- [The input]:
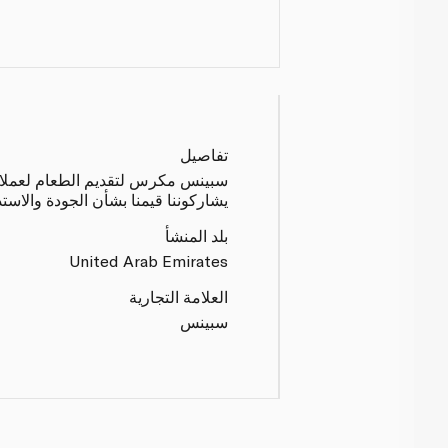
تفاصيل
سبينس مكرس لتقديم الطعام لعملائنا 
يشاركوننا قيمنا بشأن الجودة والاست
بلد المنشأ
United Arab Emirates
العلامة التجارية
سبينس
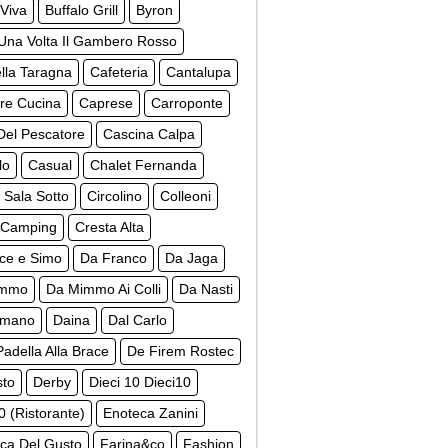
Viva
Buffalo Grill
Byron
Una Volta Il Gambero Rosso
lla Taragna
Cafeteria
Cantalupa
re Cucina
Caprese
Carroponte
Del Pescatore
Cascina Calpa
lo
Casual
Chalet Fernanda
 Sala Sotto
Circolino
Colleoni
 Camping
Cresta Alta
ce e Simo
Da Franco
Da Jaga
immo
Da Mimmo Ai Colli
Da Nasti
omano
Daina
Dal Carlo
Padella Alla Brace
De Firem Rostec
to
Derby
Dieci 10 Dieci10
0 (Ristorante)
Enoteca Zanini
ca Del Gusto
Farina&co
Fashion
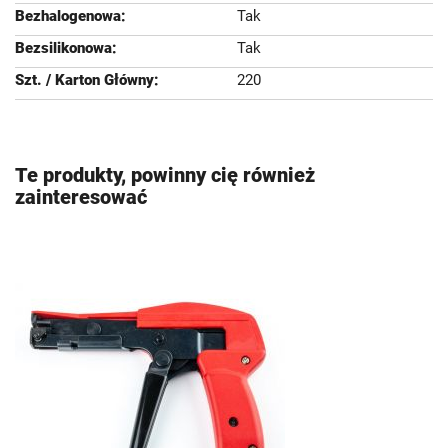
Tak
Tak
220
Te produkty, powinny cię również
zainteresować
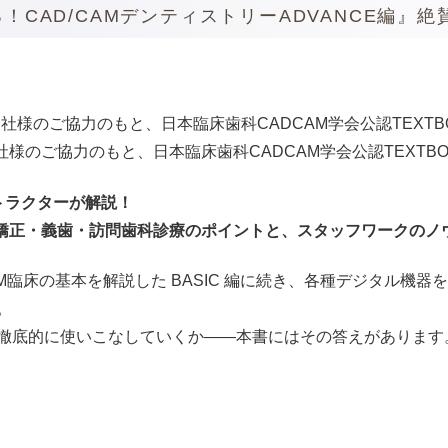
！CAD/CAMデンティストリーADVANCE編』絶
様のご協力のもと、日本臨床歯科CADCAM学会公認TEXTB
トラクターが解説！
ト・矯正・義歯・訪問歯科診療のポイントと、スタッフワークのノ
AM臨床の基本を解説した BASIC 編に続き、各種デジタル機
。
徹底的に使いこなしていくか――本書にはその答えがあります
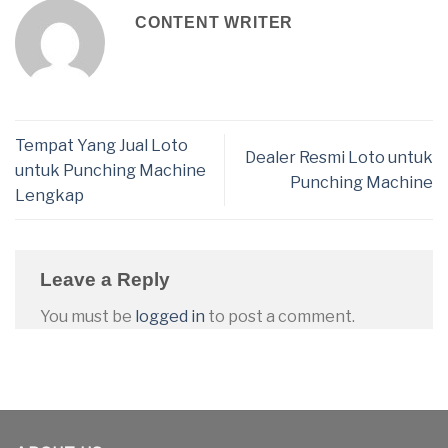
CONTENT WRITER
Tempat Yang Jual Loto
Dealer Resmi Loto untuk
untuk Punching Machine
Punching Machine
Lengkap
Leave a Reply
You must be
logged in
to post a comment.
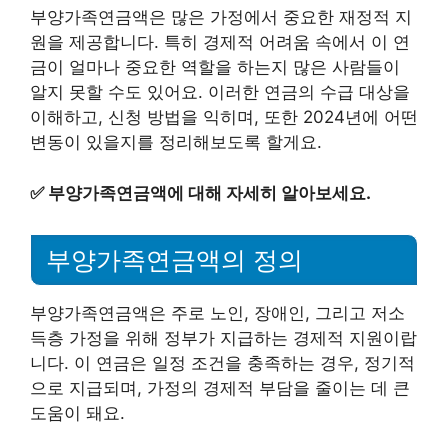
부양가족연금액은 많은 가정에서 중요한 재정적 지
원을 제공합니다. 특히 경제적 어려움 속에서 이 연
금이 얼마나 중요한 역할을 하는지 많은 사람들이
알지 못할 수도 있어요. 이러한 연금의 수급 대상을
이해하고, 신청 방법을 익히며, 또한 2024년에 어떤
변동이 있을지를 정리해보도록 할게요.
✅
부양가족연금액에 대해 자세히 알아보세요.
부양가족연금액의 정의
부양가족연금액은 주로 노인, 장애인, 그리고 저소
득층 가정을 위해 정부가 지급하는 경제적 지원이랍
니다. 이 연금은 일정 조건을 충족하는 경우, 정기적
으로 지급되며, 가정의 경제적 부담을 줄이는 데 큰
도움이 돼요.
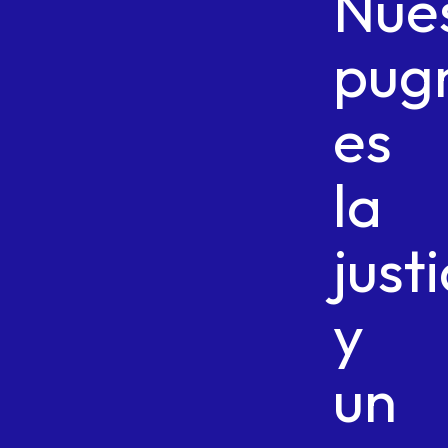
Nue
pug
es
la
justi
y
un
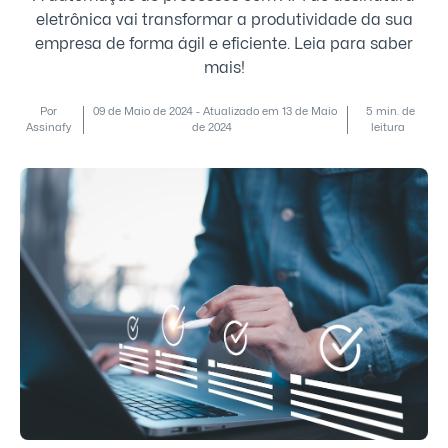
eletrônica vai transformar a produtividade da sua
empresa de forma ágil e eficiente. Leia para saber
mais!
Por
09 de Maio de 2024 - Atualizado em 13 de Maio
5 min. de
Assinafy
de 2024
leitura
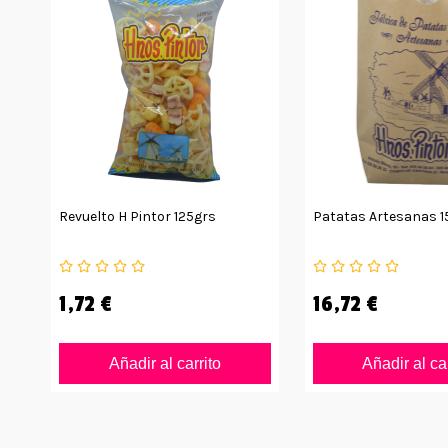
Revuelto H Pintor 125grs
Patatas Artesanas 1
1,72 €
16,72 €
Añadir al carrito
Añadir al ca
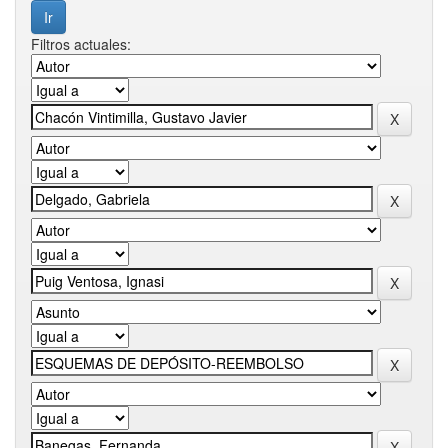
Filtros actuales:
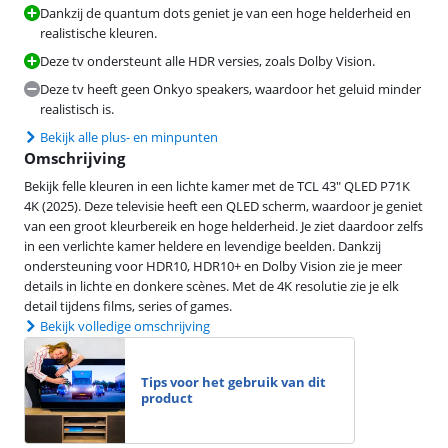
Dankzij de quantum dots geniet je van een hoge helderheid en
realistische kleuren.
Deze tv ondersteunt alle HDR versies, zoals Dolby Vision.
Deze tv heeft geen Onkyo speakers, waardoor het geluid minder
realistisch is.
Bekijk alle plus- en minpunten
Omschrijving
Bekijk felle kleuren in een lichte kamer met de TCL 43" QLED P71K
4K (2025). Deze televisie heeft een QLED scherm, waardoor je geniet
van een groot kleurbereik en hoge helderheid. Je ziet daardoor zelfs
in een verlichte kamer heldere en levendige beelden. Dankzij
ondersteuning voor HDR10, HDR10+ en Dolby Vision zie je meer
details in lichte en donkere scènes. Met de 4K resolutie zie je elk
detail tijdens films, series of games.
Bekijk volledige omschrijving
Tips voor het gebruik van dit
product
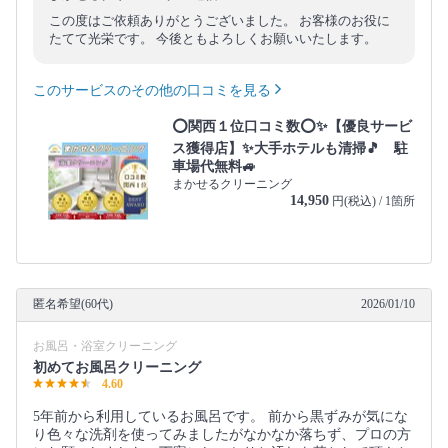
この度はご依頼ありがとうございました。 お客様のお役に
たてて光栄です。 今後ともよろしくお願いいたします。
このサービスのその他の口コミを見る
⭕関西１位口コミ数⭕✨【優良サービ
ス獲得店】✨大手ホテルも清掃🎵 駐
車場代無料🚙
まかせるクリーニング
14,950
円(税込) / 1箇所
匿名希望(60代)
2026/01/10
お風呂・浴室クリーニング
初めてお風呂クリーニング
4.60
5年前から利用しているお風呂です。 前から黒ずみが気にな
り色々な洗剤を使ってみましたがなかなか落ちず、プロの方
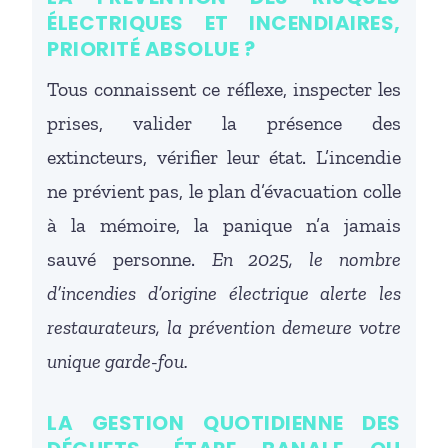
ÉLECTRIQUES ET INCENDIAIRES,
PRIORITÉ ABSOLUE ?
Tous connaissent ce réflexe, inspecter les
prises, valider la présence des
extincteurs, vérifier leur état. L’incendie
ne prévient pas, le plan d’évacuation colle
à la mémoire, la panique n’a jamais
sauvé personne.
En 2025, le nombre
d’incendies d’origine électrique alerte les
restaurateurs, la prévention demeure votre
unique garde-fou.
LA GESTION QUOTIDIENNE DES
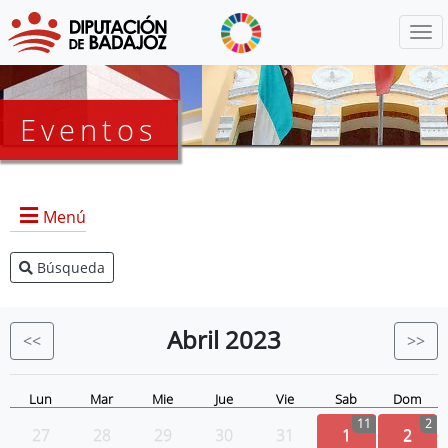
Menú
Eventos
Menú
Búsqueda
Agenda Presidencia
BOP
Abril
2023
<<
>>
Eventos
Noticias
Lun
Mar
Mie
Jue
Vie
Sab
Dom
11
2
27
28
29
30
31
1
2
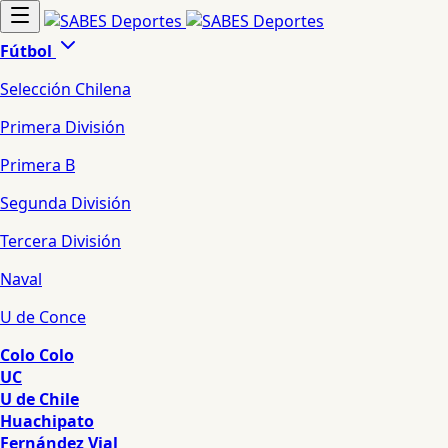
Fútbol
Selección Chilena
Primera División
Primera B
Segunda División
Tercera División
Naval
U de Conce
Colo Colo
UC
U de Chile
Huachipato
Fernández Vial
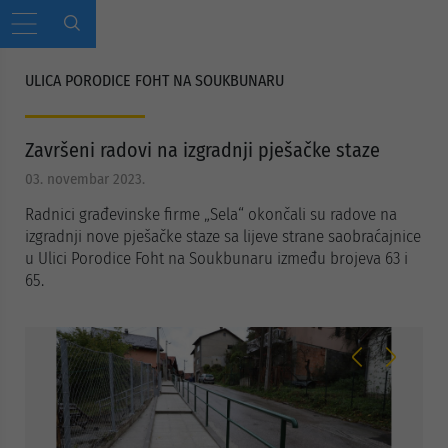
ULICA PORODICE FOHT NA SOUKBUNARU
Završeni radovi na izgradnji pješačke staze
03. novembar 2023.
Radnici građevinske firme „Sela“ okončali su radove na
izgradnji nove pješačke staze sa lijeve strane saobraćajnice
u Ulici Porodice Foht na Soukbunaru između brojeva 63 i
65.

- [Exercise details]: Take the records above from their first line through the line with "Del Pescatore" and set those lines down word for word, minus the pictures.

- [Response for this exercise]:
تفاصيل
سبينس مكرس لتقديم الطعام لعملائنا 
يشاركوننا قيمنا بشأن الجودة والاست
بلد المنشأ
United Arab Emirates
العلامة التجارية
سبينس
Viva
Buffalo Grill
Byron
Una Volta Il Gambero Rosso
lla Taragna
Cafeteria
Cantalupa
re Cucina
Caprese
Carroponte
Del Pescatore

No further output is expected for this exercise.